### [Collected data]
##########

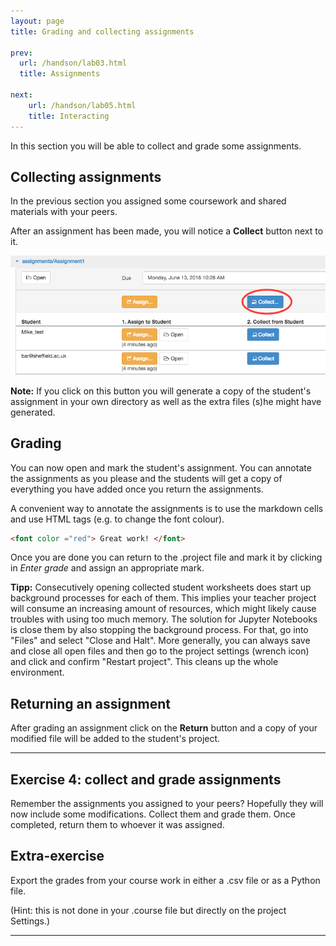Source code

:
 ```yaml
---
layout: page
title: Grading and collecting assignments

prev:
  url: /handson/lab03.html
  title: Assignments

next:
    url: /handson/lab05.html
    title: Interacting
---
```

In this section you will be able to collect and grade some assignments.

## Collecting assignments
In the previous section you assigned some coursework and shared materials with your peers.

After an assignment has been made, you will notice a **Collect** button next to it.

![collect](./assets/collect_assignment.png)

**Note:** If you click on this button you will generate a copy of the student's assignment in your own directory as well as the extra files (s)he might have generated.

## Grading
You can now open and mark the student's assignment. You can annotate the assignments as you please and the students will get a copy of everything you have added once you return the assignments.

A convenient way to annotate the assignments is to use the markdown cells and use HTML tags (e.g. to change the font colour).

```html
<font color ="red"> Great work! </font>
```
Once you are done you can return to the .project file and mark it by clicking in *Enter grade* and assign an appropriate mark.

**Tipp:** Consecutively opening collected student worksheets does start up background processes for each of them.
This implies your teacher project will consume an increasing amount of resources,
which might likely cause troubles with using too much memory.
The solution for Jupyter Notebooks is close them by also stopping the background process.
For that, go into "Files" and select "Close and Halt".
More generally, you can always save and close all open files and then go to the project settings (wrench icon) and click and confirm "Restart project".
This cleans up the whole environment.

## Returning an assignment
After grading an assignment click on the **Return** button and a copy of your modified file will be added to the student's project.


---

## Exercise 4: collect and grade assignments
Remember the assignments you assigned to your peers? Hopefully they will now include some modifications. Collect them and grade them. Once completed, return them to whoever it was assigned.

## Extra-exercise
Export the grades from your course work in either a .csv file or as a Python file.

(Hint: this is not done in your .course file but directly on the project Settings.)

---
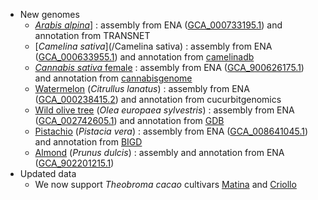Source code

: 
- New genomes
    - [_Arabis alpina_](/Arabis_alpina)] : assembly from ENA ([GCA_000733195.1](http://www.ebi.ac.uk/ena/data/view/GCA_000733195.1)) and annotation from TRANSNET
	- [_Camelina sativa_](/Camelina sativa) : assembly from ENA ([GCA_000633955.1](http://www.ebi.ac.uk/ena/data/view/GCA_000633955.1)) and annotation from [camelinadb](http://camelinadb.ca/downloads.html)
	- [_Cannabis sativa_ female](/Cannabis_sativa_female) : assembly from ENA ([GCA_900626175.1](http://www.ebi.ac.uk/ena/data/view/GCA_900626175.1)) and annotation from [cannabisgenome](http://cannabisgenome.org)
	- [Watermelon](/Citrullus_lanatus) (_Citrullus lanatus_) : assembly from ENA ([GCA_000238415.2](http://www.ebi.ac.uk/ena/data/view/GCA_000238415.2)) and annotation from cucurbitgenomics
	- [Wild olive tree](/Olea_europaea_sylvestris) (_Olea europaea sylvestris_) : assembly from ENA ([GCA_002742605.1](https://www.ebi.ac.uk/ena/browser/view/GCA_002742605.1)) and annotation from [GDB](http://bioinformatics.psb.ugent.be)
	- [Pistachio](/Pistacia_vera) (_Pistacia vera_) : assembly from ENA ([GCA_008641045.1](https://www.ebi.ac.uk/ena/data/view/GCA_008641045.1)) and annotation from [BIGD](https://bigd.big.ac.cn)
	- [Almond](/Prunus_dulcis) (_Prunus dulcis_) : assembly and annotation from ENA ([GCA_902201215.1](https://www.ebi.ac.uk/ena/browser/view/GCA_902201215.1))
- Updated data
	- We now support _Theobroma cacao_ cultivars [Matina](/Theobroma_cacao_matina) and [Criollo](/Theobroma_cacao_criollo)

##########

### [ACTION ITEM]
A single figure is required: how many lines above contain the word "annotate".

### [YOUR RESPONSE]
2